Does the pharmaceutical industry need to rethink the management of drug safety data and pharmacovigilance? A few companies already are. That was clear at this year’s annual Society For Clinical Data Management (SCDM) meeting. Appropriately, the session tried to explore the tenuous technological links between two areas of human expertise: the medical interpretation of drug safety issues and the processing of individual reports, either during a trial or after a drug has reached the market.

“We are actively doing signal detection,” noted Sue Howard, assistant director at GSK. “I would recommend that if you have the opportunity at your company to get involved with it, I would recommend you do so.”

Connected Systems

GSK says it is now able to move beyond a common practice at other firms: the tedious manual reconciliation of the primary clinical trial data with a second set of safety data. “Databases now talk to each other,” she said. “It’s 2008. We have to keep that in mind.”

Glaxo, she said, initially hesitated to automate the process.

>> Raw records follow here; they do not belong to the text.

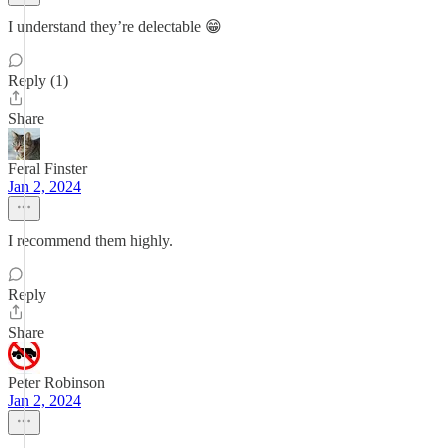
I understand they’re delectable 😁
Reply (1)
Share
Feral Finster
Jan 2, 2024
I recommend them highly.
Reply
Share
Peter Robinson
Jan 2, 2024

People had become accustomed to the old way of working, and wanted to hang onto it. That changed after the system was turned on. “A month after it all was rolled out, nobody felt they lost anything,” she said.

The cost of reconciling perhaps 700 adverse events a year was perhaps $29,000 for her team in the old days of paper and disconnected systems, she suggested. She didn’t know the cost of connecting the systems. But some of the benefits cannot be quantified. The end of manual reconciliation, she said, lead to greater data integrity and peace of mind. “Can I tell you how much less stress we have at database release time?” she asked. “We have more accurate data in the database. You’re now not rushing. You can identify the data trends.”

New Questions

Clearly, not every electronic data capture (EDC) and drug safety system can be connected to each other. “If you’re looking for a new EDC system, I would ask questions,” she said. “Can multiple roles ask questions? Is there a multiple linkage of forms?”

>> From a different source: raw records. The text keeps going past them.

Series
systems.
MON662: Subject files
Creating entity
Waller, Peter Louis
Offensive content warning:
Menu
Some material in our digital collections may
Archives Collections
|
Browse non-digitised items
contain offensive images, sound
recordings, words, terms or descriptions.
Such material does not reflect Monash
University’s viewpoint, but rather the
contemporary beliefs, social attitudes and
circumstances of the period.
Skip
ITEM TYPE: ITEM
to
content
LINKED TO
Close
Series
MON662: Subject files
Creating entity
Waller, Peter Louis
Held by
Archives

In the same session, David Handelsman, life science R&D manager at SAS, had a similarly forward-looking orientation to his remarks. But his tone was less warm and fuzzy than Howard’s. He sketched an ominous landscape of drug safety that includes high public skepticism, elevated regulatory vigilance, and law firms organized around helping plaintiffs sue the industry.

Such an environment, Handelsman said, demands new tools and approaches: “At the end of the day, keeping patients safe is what’s important. There are ways data management can help that process.” The general practice in the industry, Handelsman says, is reactive. “You need to be looking early and often,” he said. “This is fundamentally what safety is—a risk mitigation strategy. Some companies are surprised when their products appear on CNN. It makes more sense to say, ‘At my company we found a signal. It only affects patients in this category.’ ”

Haystack Management

As an example of the sort of issue the industry should attempt to be able to anticipate, he cited Flomax (tamsulosin). The prostate blockbuster turned out to have a curious complication only in patients undergoing eye surgery. Said Handelsman: “I can pretty confidently say that during the research, those patients weren’t getting cataract surgery. It’s very much a data issue. It’s a clinical issue. It’s a hard problem to solve.”

New software from SAS may be of assistance, he suggested, because it offers multiple epidemiological algorithms to sort and sift the data. Handelsman focussed on the heterogenous nature of drug safety data. The industry, he proposed, should be able to routinely tap into multiple data sources and analytical methods. The world has changed. Slowly reviewing boxfuls of paper may have unrecognized financial and reputational costs. “The data is far too complex,” says Handelsman. ”It is coming from too many sources. We have to look at the data differently.”